I’ve been doing Data Science projects, delivering software and doing Mathematical modelling for nearly 7 years (if you include grad school).
I really don’t know everything, but these are a few things I’ve learned.
Consider this like a ‘joel test‘ for Data Science.
- Use a reproducible framework like Cookiecutter Data Science. My workflow used to be use an IPython notebook and forget to name things correctly – and discover messy, badly written code 🙂 I’ve now turned to a project structure like Cookiecutter – this has helped me write better, more maintainable code and reminded me to document things and make my work reproducible.
- Have a spec for a data science project- all projects should start with an agreed spec between the business stakeholder and the project. This forces people to clarify what they really want. This project should have a ‘goal’. Just to clarify – I mean a well defined goal that is Specific, Measurable, Achievable, Realistic and Time bounded – SMART.

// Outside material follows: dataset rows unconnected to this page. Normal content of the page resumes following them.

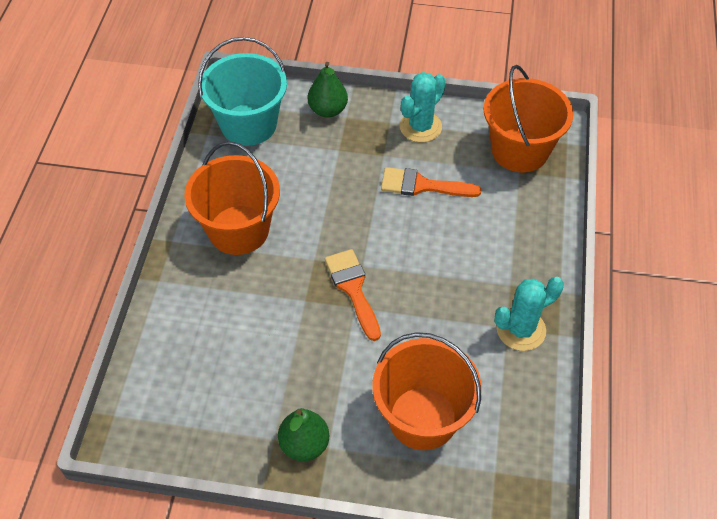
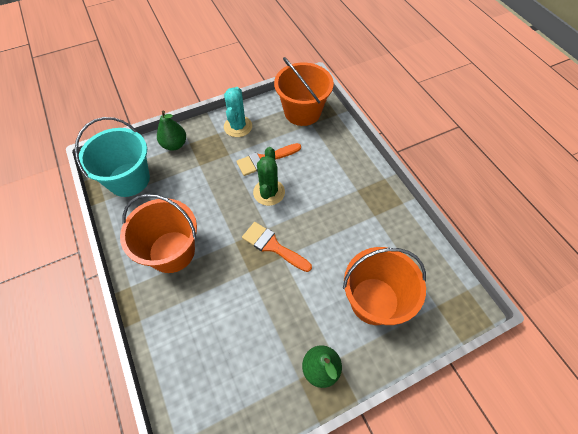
camera: 35 degrees left, 5 degrees up
(396, 226) = (269, 192): none -> green cactus
(521, 330) = (383, 212): turquoise cactus -> none

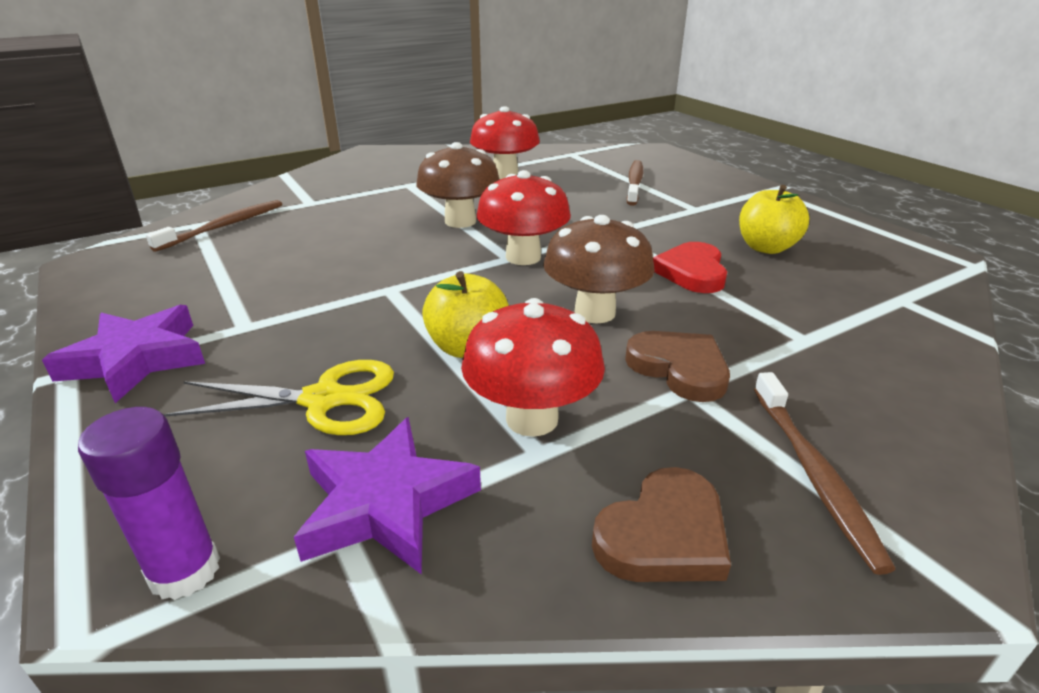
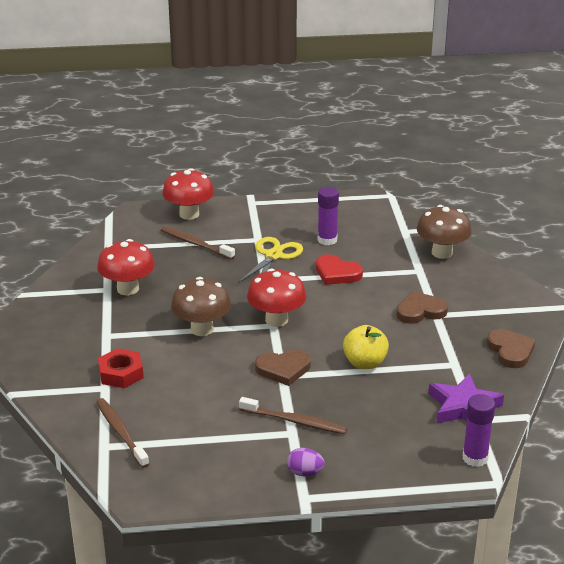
camera: 65 degrees left, 0 degrees up
(136, 359) = (305, 473): purple star -> purple egg
(323, 399) = (383, 413): yellow scissors -> yellow scissors (273, 255)
(341, 204) = (121, 373): none -> red nut
(405, 286) = (283, 369): none -> brown heart
(532, 419) = (432, 360): red mushroom -> red mushroom (189, 214)
(595, 312) = (357, 316): brown mushroom -> brown mushroom (442, 253)
(766, 248) = (327, 240): yellow apple -> purple glue stick
(814, 474) = (499, 309): brown toothbrush -> brown toothbrush (295, 421)

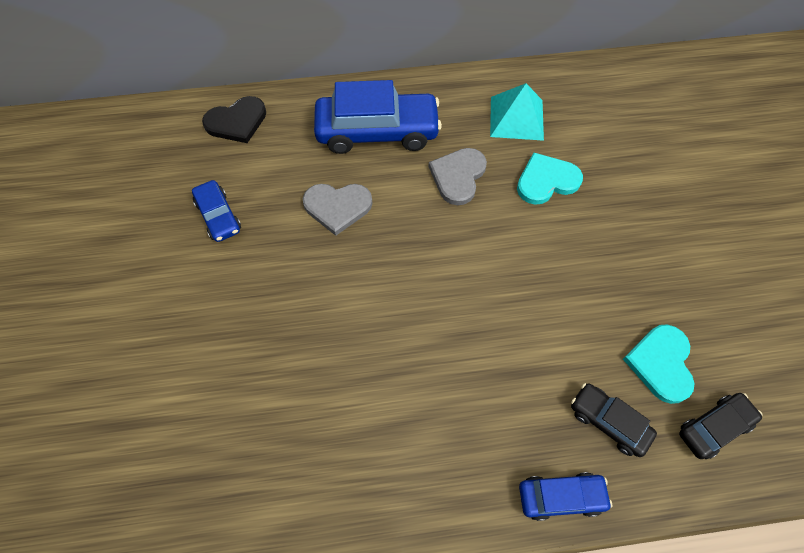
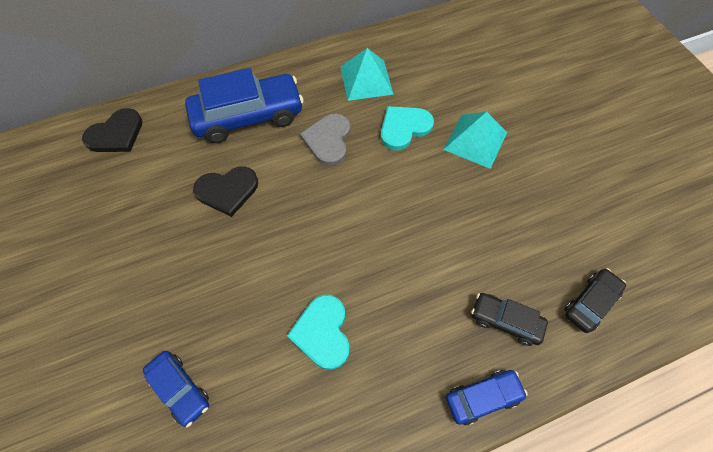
camera: 15 degrees left, 0 degrees up
(219, 216) = (118, 224): blue car -> blue car (180, 389)
(337, 207) = (227, 191): grey heart -> black heart
(625, 213) = (475, 141): none -> turquoise pyramid
(661, 363) = (535, 260): turquoise heart -> turquoise heart (322, 332)

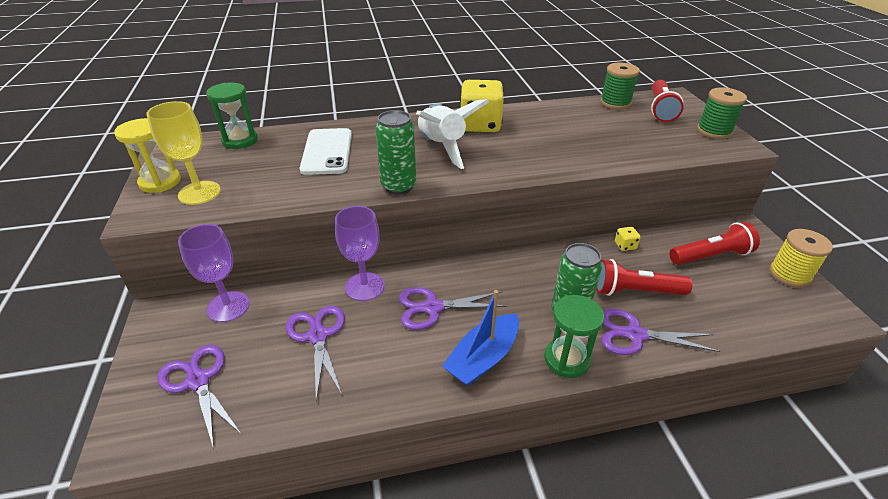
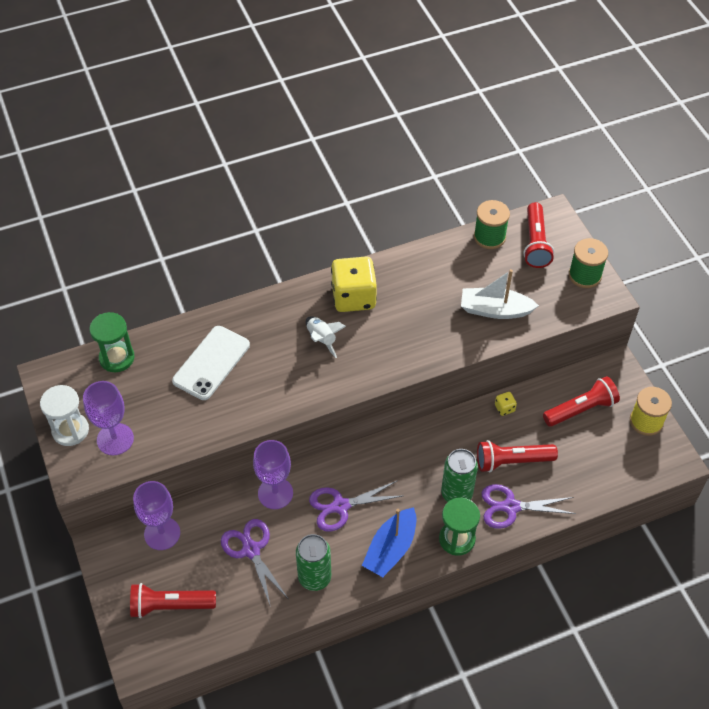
camera: 10 degrees left, 15 degrees up
(160, 182) = (70, 430): yellow hourglass -> white hourglass
(198, 381) = (170, 605): purple scissors -> red flashlight
(199, 193) = (115, 439): yellow goblet -> purple goblet
(327, 152) = (211, 363): white phone -> white phone turned 45 degrees clockwise
(398, 186) = (294, 403): green can -> green can (314, 577)
(442, 147) = (322, 339): white rocket -> white rocket, size x0.55
(622, 144) = (495, 310): none -> white boat

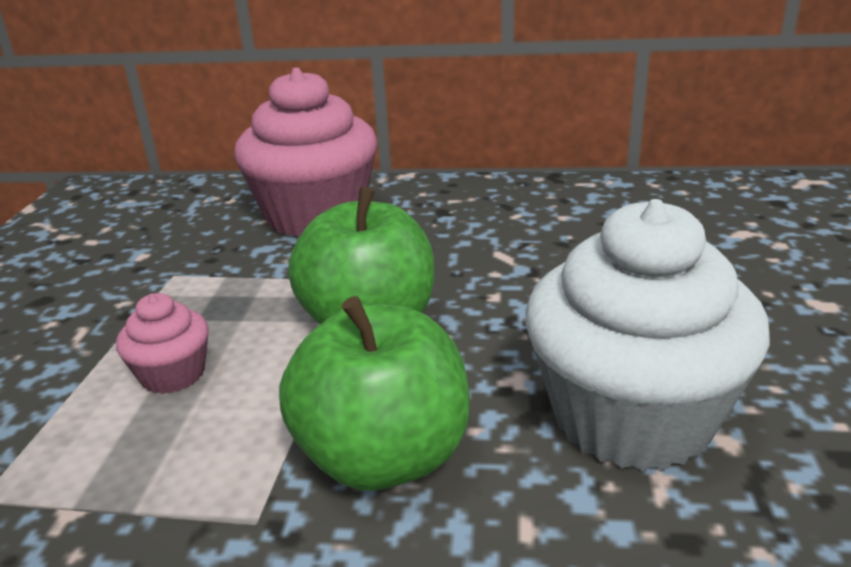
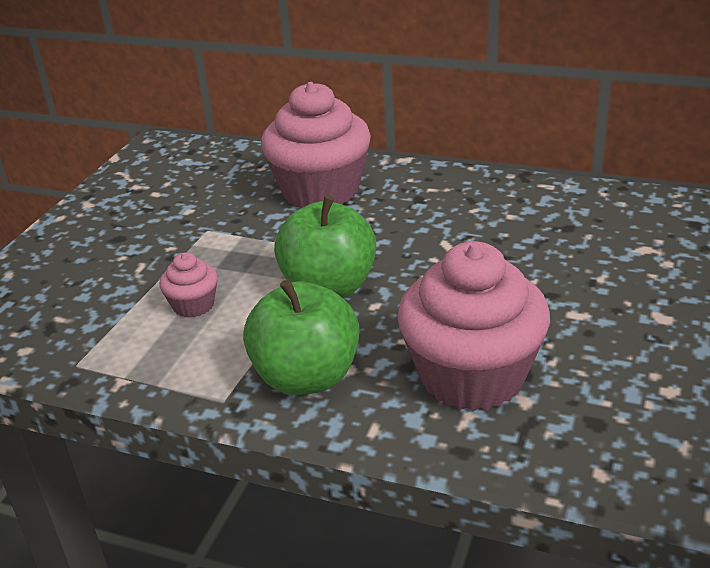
camera: 15 degrees right, 5 degrees up
(632, 416) = (472, 376): white cupcake -> pink cupcake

- Make sure your stakeholders are realistic about the ‘failure’ aspect of R and D. One of the anti-patterns I’ve encountered in Data Science is stakeholders being immature and not realizing that for example ‘this Bayesian model doesn’t work for this kind of problem’ isn’t a statement of incompetence but it is a statement of a fact of the matter about the world. If organizations can’t accept that, they deserve suboptimal Data Science. R and D work is not engineering – failures teach us something too!
What are your views? I’d love to hear them 🙂